◆ **Die Aufgabe**
Schreiben Sie aus dem Textauszug über die Duma und den Zaren die Stelle von „Doch die Warnungen“ bis einschließlich „ihren letzten Kredit.“ wortgetreu ab.

Auch in der Duma wuchs der Unmut. Die Mehrheit schloss sich zu einem interfraktionellen „Block“ zusammen und forderte im Spätsommer 1915 öffentlich Reformen: eine Regierung, die sich auf das Vertrauen des Volkes stützen könne; die Abkehr von einer Regierungspraxis, die sich gegen jede eigenständige Tätigkeit der Gesellschaft wende; wer aus politischen oder religiösen Gründen inhaftiert worden war, sollte amnestiert werden; die Schikanen gegen Polen, Juden und Ukrainer müssten endlich aufhören; die Legalisierung von Gewerkschaften und die Zulassung von Arbeiterzeitungen waren weitere Punkte. Der Opposition des Parlaments schlossen sich andere wichtige und traditionsreiche Organisationen an: die Organisationen der ländlichen Selbstverwaltung und der Kongress des Städteverbandes. Um den Krieg siegreich beenden zu können, so machten beide auf ihren Tagungen im Herbst 1916 deutlich, waren politische Reformen unumgänglich.
Doch die Warnungen blieben ungehört. Der Zar hatte auf die Forderungen des Progressiven Blocks kaum reagiert, statt das Parlament an der Verantwortung zu beteiligen, schränkte er dessen Aktivitäten ein und unterstellte die Abgeordneten bis weit hinein ins „bürgerliche Lager“ polizeilicher Überwachung. Gegen den Rat seiner Minister übernahm er 1915 auch den militärischen Oberbefehl, ohne den militärischen Durchbruch damit erzwingen und seine Stellung mit Erfolgen festigen zu können. Während er im Hauptquartier weilte, geriet die Politik unter den Einfluss der Kaiserin, deren Hofaffären und deren Beratung durch jenen ominösen sibirischen Bauern Rasputin kaum geeignet waren, Vertrauen in die Regierungspolitik zu wecken. So verspielte die Krone ihren letzten Kredit.

◆ **Angezeigte Datensätze**
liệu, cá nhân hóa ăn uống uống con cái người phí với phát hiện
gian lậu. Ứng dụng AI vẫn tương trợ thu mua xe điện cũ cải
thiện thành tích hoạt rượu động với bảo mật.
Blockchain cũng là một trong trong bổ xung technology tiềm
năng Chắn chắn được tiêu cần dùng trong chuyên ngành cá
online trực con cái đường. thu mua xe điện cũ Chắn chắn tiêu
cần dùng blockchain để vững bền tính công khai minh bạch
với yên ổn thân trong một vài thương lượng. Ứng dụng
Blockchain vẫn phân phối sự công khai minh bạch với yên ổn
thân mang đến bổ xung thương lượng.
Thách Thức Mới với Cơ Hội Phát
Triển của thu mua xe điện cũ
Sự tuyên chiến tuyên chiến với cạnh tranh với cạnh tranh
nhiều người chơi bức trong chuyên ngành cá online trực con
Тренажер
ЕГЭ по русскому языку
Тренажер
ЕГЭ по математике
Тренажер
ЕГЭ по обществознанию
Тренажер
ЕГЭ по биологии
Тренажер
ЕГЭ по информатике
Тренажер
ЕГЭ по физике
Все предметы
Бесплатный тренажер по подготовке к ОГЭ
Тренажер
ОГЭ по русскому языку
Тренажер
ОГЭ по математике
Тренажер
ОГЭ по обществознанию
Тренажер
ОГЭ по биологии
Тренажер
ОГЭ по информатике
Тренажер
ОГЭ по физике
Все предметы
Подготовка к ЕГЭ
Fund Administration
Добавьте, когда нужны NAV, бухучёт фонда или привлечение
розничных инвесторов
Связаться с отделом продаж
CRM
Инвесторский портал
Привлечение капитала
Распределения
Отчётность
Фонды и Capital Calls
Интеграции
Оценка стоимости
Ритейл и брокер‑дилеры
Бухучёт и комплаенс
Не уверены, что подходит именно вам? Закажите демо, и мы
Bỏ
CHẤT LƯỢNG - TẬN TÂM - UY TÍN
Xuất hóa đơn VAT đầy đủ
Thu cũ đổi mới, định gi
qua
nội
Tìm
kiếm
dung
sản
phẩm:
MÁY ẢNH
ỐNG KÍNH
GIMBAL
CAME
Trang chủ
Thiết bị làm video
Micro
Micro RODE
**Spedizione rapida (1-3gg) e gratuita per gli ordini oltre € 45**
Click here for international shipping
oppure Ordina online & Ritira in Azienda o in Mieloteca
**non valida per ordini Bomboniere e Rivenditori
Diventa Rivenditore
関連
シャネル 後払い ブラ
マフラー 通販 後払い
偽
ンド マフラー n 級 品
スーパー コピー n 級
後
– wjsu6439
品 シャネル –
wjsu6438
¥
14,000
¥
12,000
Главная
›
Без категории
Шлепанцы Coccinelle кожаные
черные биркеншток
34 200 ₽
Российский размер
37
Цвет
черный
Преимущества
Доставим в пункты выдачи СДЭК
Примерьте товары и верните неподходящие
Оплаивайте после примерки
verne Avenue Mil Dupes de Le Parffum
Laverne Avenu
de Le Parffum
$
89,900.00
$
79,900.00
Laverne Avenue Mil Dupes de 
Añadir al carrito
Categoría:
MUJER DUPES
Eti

◆ **Antwortfeld**
Doch die Warnungen blieben ungehört. Der Zar hatte auf die Forderungen des Progressiven Blocks kaum reagiert, statt das Parlament an der Verantwortung zu beteiligen, schränkte er dessen Aktivitäten ein und unterstellte die Abgeordneten bis weit hinein ins „bürgerliche Lager“ polizeilicher Überwachung. Gegen den Rat seiner Minister übernahm er 1915 auch den militärischen Oberbefehl, ohne den militärischen Durchbruch damit erzwingen und seine Stellung mit Erfolgen festigen zu können. Während er im Hauptquartier weilte, geriet die Politik unter den Einfluss der Kaiserin, deren Hofaffären und deren Beratung durch jenen ominösen sibirischen Bauern Rasputin kaum geeignet waren, Vertrauen in die Regierungspolitik zu wecken. So verspielte die Krone ihren letzten Kredit.